A Proverb That Refuses to Settle


After sifting through nearly two centuries of newspaper argument, weather reports, folk-lore reviews, and letters to editors from Greenock to Cambridge, a honest conclusion is that the question cannot be definitively resolved - and that this is, in its way, entirely appropriate for a proverb about unpredictability.


What can be said with confidence is this: the saying is very old, probably Scottish in origin, and in its original form almost certainly referred to the month rather than the blossom, since Scots do not call hawthorn "May." As it migrated south into England, the blossom reading became attractive - and arguably more useful - because the hawthorn comes into flower in April, providing an earlier and more practically helpful release from winter clothing than waiting until June. The extended version of the verse, with its "Button to chin / 'Till June be in," supports the monthly reading. But the blossom reading suits the English climate better.

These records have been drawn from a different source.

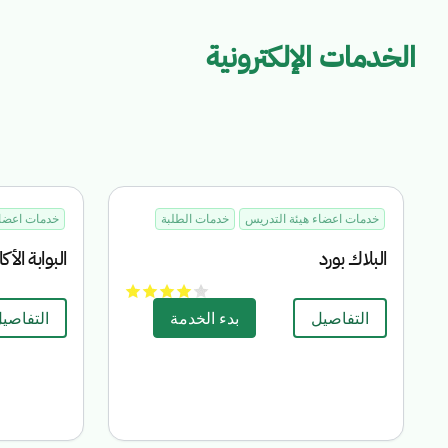
الخدمات الإلكترونية
خدمات اعضاء هيئة التدريس
خدمات الطلبة
خدمات اعضاء
البلاك بورد
البوابة الأك
التفاصيل
بدء الخدمة
التفاصي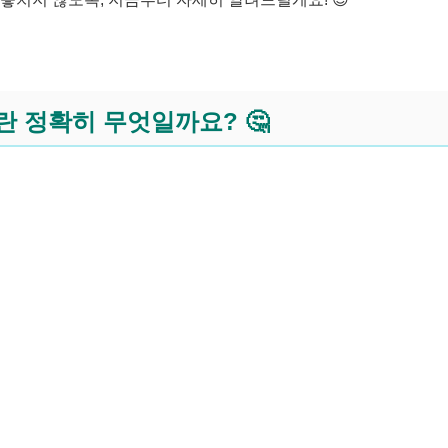
 정확히 무엇일까요? 🤔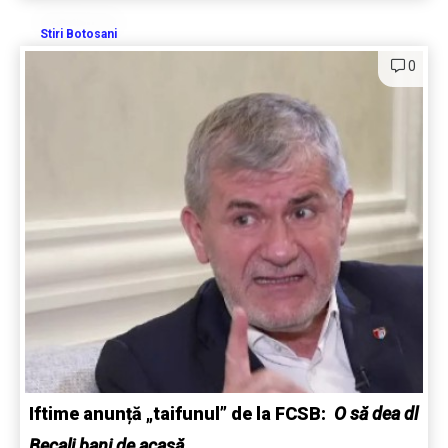
Stiri Botosani
0
Iftime anunță „taifunul” de la FCSB:
O să dea dl
Becali bani de acasă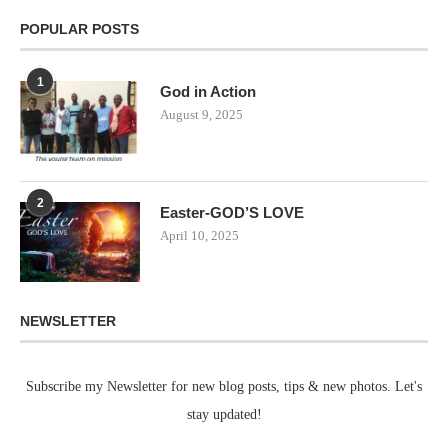
POPULAR POSTS
1
God in Action
August 9, 2025
2
Easter-GOD’S LOVE
April 10, 2025
NEWSLETTER
Subscribe my Newsletter for new blog posts, tips & new photos. Let's
stay updated!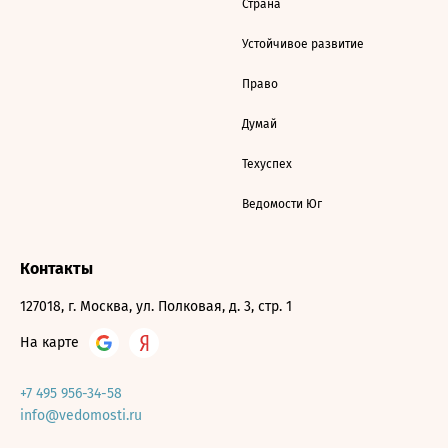
Страна
Устойчивое развитие
Право
Думай
Техуспех
Ведомости Юг
Контакты
127018, г. Москва, ул. Полковая, д. 3, стр. 1
На карте
+7 495 956-34-58
info@vedomosti.ru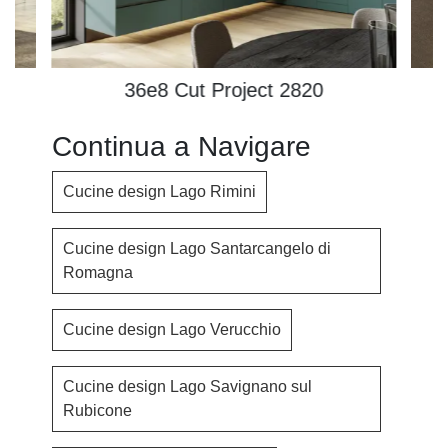
36e8 Cut Project 2820
Continua a Navigare
Cucine design Lago Rimini
Cucine design Lago Santarcangelo di
Romagna
Cucine design Lago Verucchio
Cucine design Lago Savignano sul
Rubicone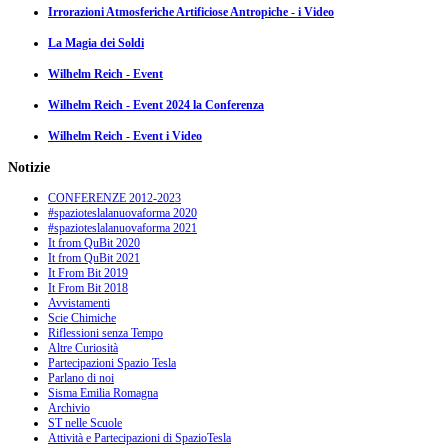
Irrorazioni Atmosferiche Artificiose Antropiche - i Video
La Magia dei Soldi
Wilhelm Reich - Event
Wilhelm Reich - Event 2024 la Conferenza
Wilhelm Reich - Event i Video
Notizie
CONFERENZE 2012-2023
#spazioteslalanuovaforma 2020
#spazioteslalanuovaforma 2021
It from QuBit 2020
It from QuBit 2021
It From Bit 2019
It From Bit 2018
Avvistamenti
Scie Chimiche
Riflessioni senza Tempo
Altre Curiosità
Partecipazioni Spazio Tesla
Parlano di noi
Sisma Emilia Romagna
Archivio
ST nelle Scuole
Attività e Partecipazioni di SpazioTesla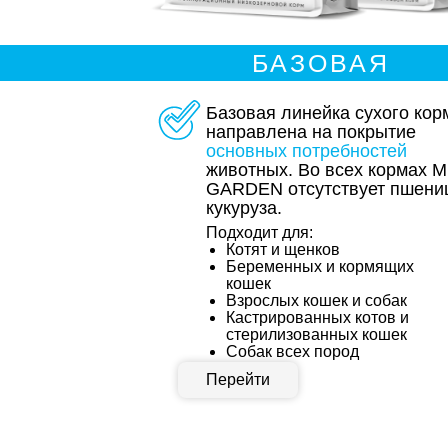
БАЗОВАЯ
Базовая линейка сухого кор
направлена на покрытие
основных потребностей
животных. Во всех кормах 
GARDEN отсутствует пшени
кукуруза.
Подходит для:
Котят и щенков
Беременных и кормящих
кошек
Взрослых кошек и собак
Кастрированных котов и
стерилизованных кошек
Собак всех пород
Перейти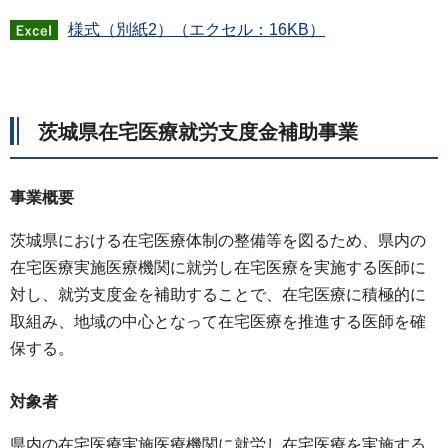
様式（別紙2）（エクセル：16KB）
茨城県在宅医療就労支度金補助事業
事業概要
茨城県における在宅医療体制の整備等を図るため、県内の
在宅医療実施医療機関に就労し在宅医療を実施する医師に
対し、就労支度金を補助することで、在宅医療に積極的に
取組み、地域の中心となって在宅医療を推進する医師を確
保する。
対象者
県内の在宅医療実施医療機関に就労し在宅医療を実施する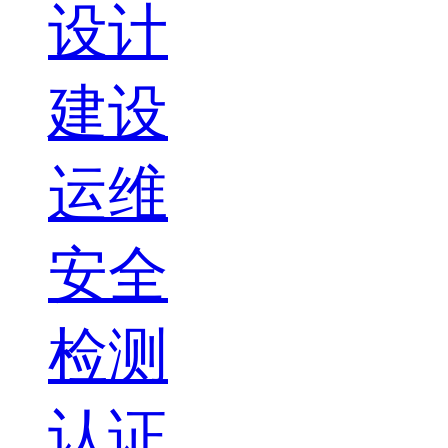
设计
建设
运维
安全
检测
认证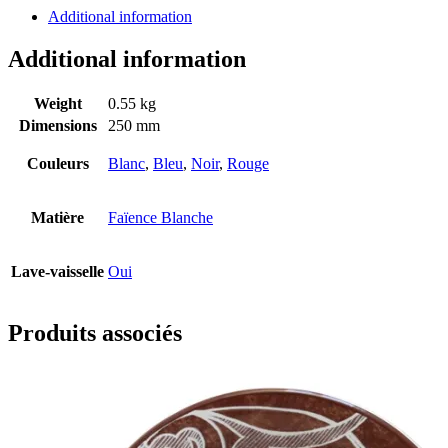
Additional information
Additional information
Weight
0.55 kg
Dimensions
250 mm
Couleurs
Blanc
,
Bleu
,
Noir
,
Rouge
Matière
Faïence Blanche
Lave-vaisselle
Oui
Produits associés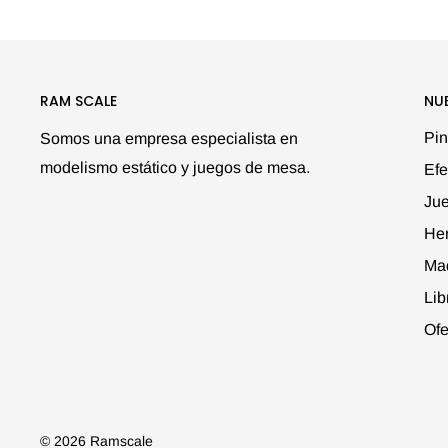
RAM SCALE
NU
Pin
Somos una empresa especialista en
modelismo estático y juegos de mesa.
Efe
Ju
Her
Ma
Lib
Ofe
© 2026 Ramscale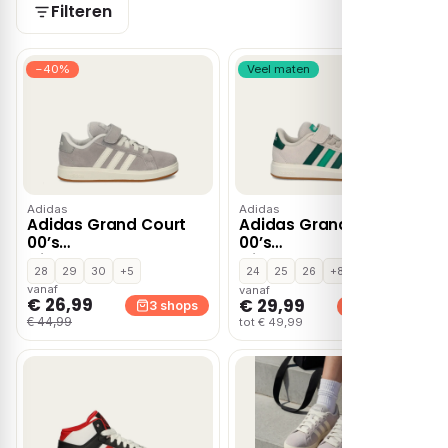
Filteren
−40%
Veel maten
Adidas
Adidas
Adidas Grand Court
Adidas Grand Court
00’s
00’s
klittenbandschoenen
klittenbandschoenen
28
29
30
+5
24
25
26
+8
– Grijs
– Beige
vanaf
vanaf
€ 26,99
€ 29,99
3 shops
3 shops
€ 44,99
tot € 49,99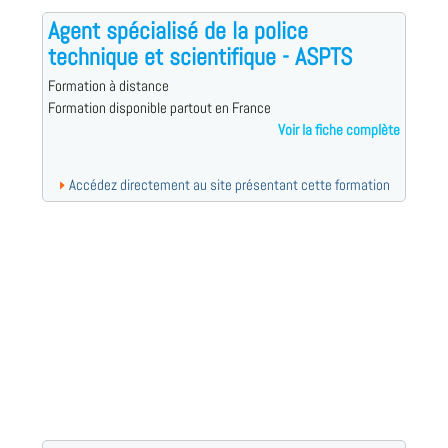
Agent spécialisé de la police
technique et scientifique - ASPTS
Formation à distance
Formation disponible partout en France
Voir la fiche complète
Accédez directement au site présentant cette formation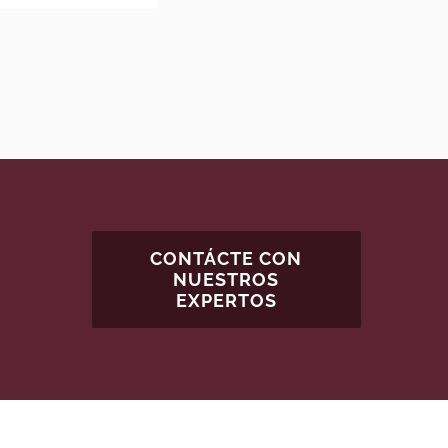
CONTÁCTE CON
NUESTROS
EXPERTOS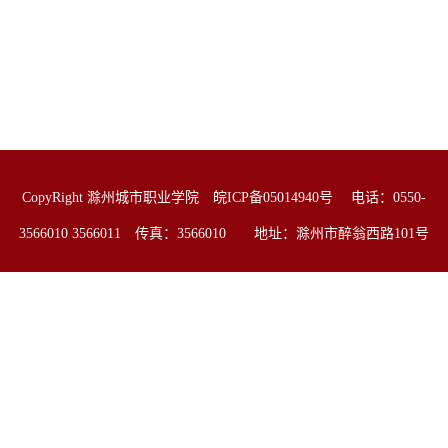
CopyRight 滁州城市职业学院 皖ICP备05014940号 电话：0550-
3566010 3566011 传真：3566010 地址：滁州市醉翁西路101号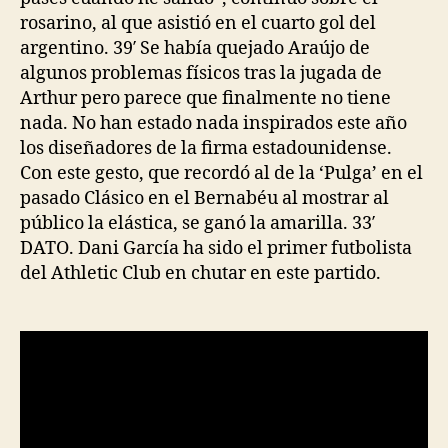
rosarino, al que asistió en el cuarto gol del
argentino. 39′ Se había quejado Araújo de
algunos problemas físicos tras la jugada de
Arthur pero parece que finalmente no tiene
nada. No han estado nada inspirados este año
los diseñadores de la firma estadounidense.
Con este gesto, que recordó al de la ‘Pulga’ en el
pasado Clásico en el Bernabéu al mostrar al
público la elástica, se ganó la amarilla. 33′
DATO. Dani García ha sido el primer futbolista
del Athletic Club en chutar en este partido.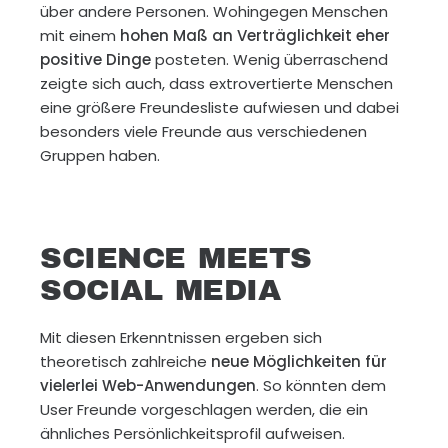
über andere Personen. Wohingegen Menschen
mit einem
hohen Maß an Verträglichkeit eher
positive Dinge
posteten. Wenig überraschend
zeigte sich auch, dass extrovertierte Menschen
eine größere Freundesliste aufwiesen und dabei
besonders viele Freunde aus verschiedenen
Gruppen haben.
SCIENCE MEETS
SOCIAL MEDIA
Mit diesen Erkenntnissen ergeben sich
theoretisch zahlreiche
neue Möglichkeiten für
vielerlei Web-Anwendungen
. So könnten dem
User Freunde vorgeschlagen werden, die ein
ähnliches Persönlichkeitsprofil aufweisen.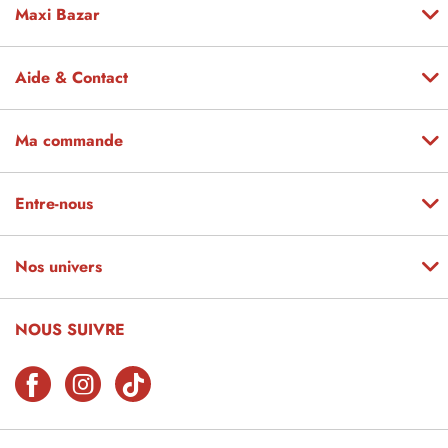
Maxi Bazar
Aide & Contact
Ma commande
Entre-nous
Nos univers
NOUS SUIVRE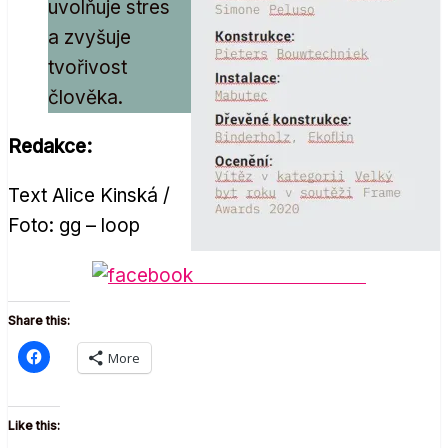
uvolňuje stres
a zvyšuje
tvořivost
člověka.
Redakce:
Text Alice Kinská /
Foto: gg – loop
Share on Facebook
Share this:
More
Like this: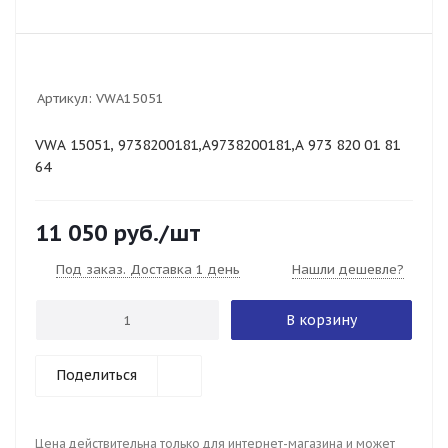
Артикул:
VWA15051
VWA 15051, 9738200181,A9738200181,A 973 820 01 81
64
11 050
руб.
/шт
Под заказ. Доставка 1 день
Нашли дешевле?
В корзину
Поделиться
Цена действительна только для интернет-магазина и может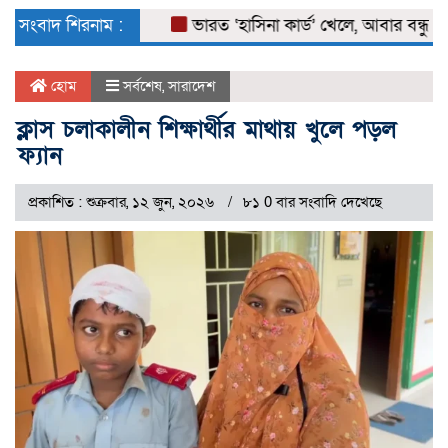
naviga
সংবাদ শিরনাম :
ভারত ‘হাসিনা কার্ড’ খেলে, আবার বন্ধুত্বও চা
হোম
সর্বশেষ
,
সারাদেশ
ক্লাস চলাকালীন শিক্ষার্থীর মাথায় খুলে পড়ল
ফ্যান
প্রকাশিত : শুক্রবার, ১২ জুন, ২০২৬
৮১ 0 বার সংবাদি দেখেছে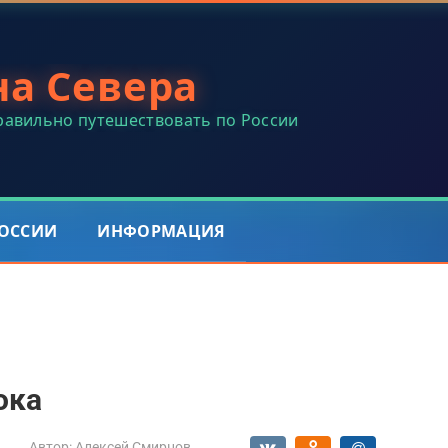
на Севера
правильно путешествовать по России
РОССИИ
ИНФОРМАЦИЯ
ока
Автор:
Алексей Смирнов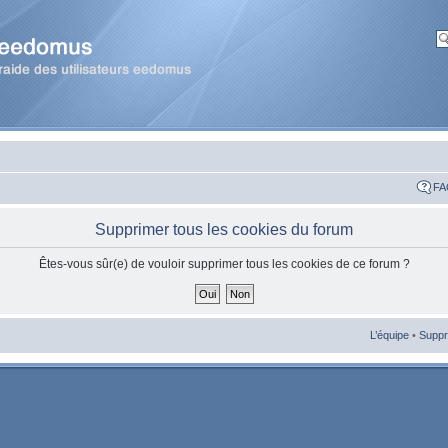
FA
Supprimer tous les cookies du forum
Êtes-vous sûr(e) de vouloir supprimer tous les cookies de ce forum ?
L’équipe
•
Suppr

Perhaps the most satisfying gloss on the whole debate came, unwittingly, from a correspondent to the Greenock Telegraph in April 1902, who was complaining not about the proverb itself but about a government building whose heating had been switched off before the end of March: "There is a well known saying 'Ne'er cast a clout till May is out,'" he wrote, "and why fires in a place such as the writer refers to should be cut off before the end of March is more than his poor brain can fathom." The proverb, whatever its ultimate meaning, had clearly become a general warrant for the assertion that the cold is not yet over - and on that point, at least, everyone has always agreed.


- ✦ -


Sources drawn from British newspaper archives spanning 1846 to 1993, including the Westmorland Gazette, Montrose Standard, John o' Groat Journal, Elgin Courant, Stamford Mercury, Richmond & Ripon Chronicle, Echo (London), Greenock Advertiser, Cork Examiner, Greenock Telegraph, Northern Whig, Dundee Evening Telegraph, Halesworth Times, Daily Express, Coatbridge Leader, Leicester Chronicle, Gloucester Journal, Paisley Daily Express, Bath Chronicle, Sunday Post, Daily Mirror, Daily News, Baptist Times, Somerset Guardian, Westerham Herald, Birmingham Daily Post, and Leven Mail.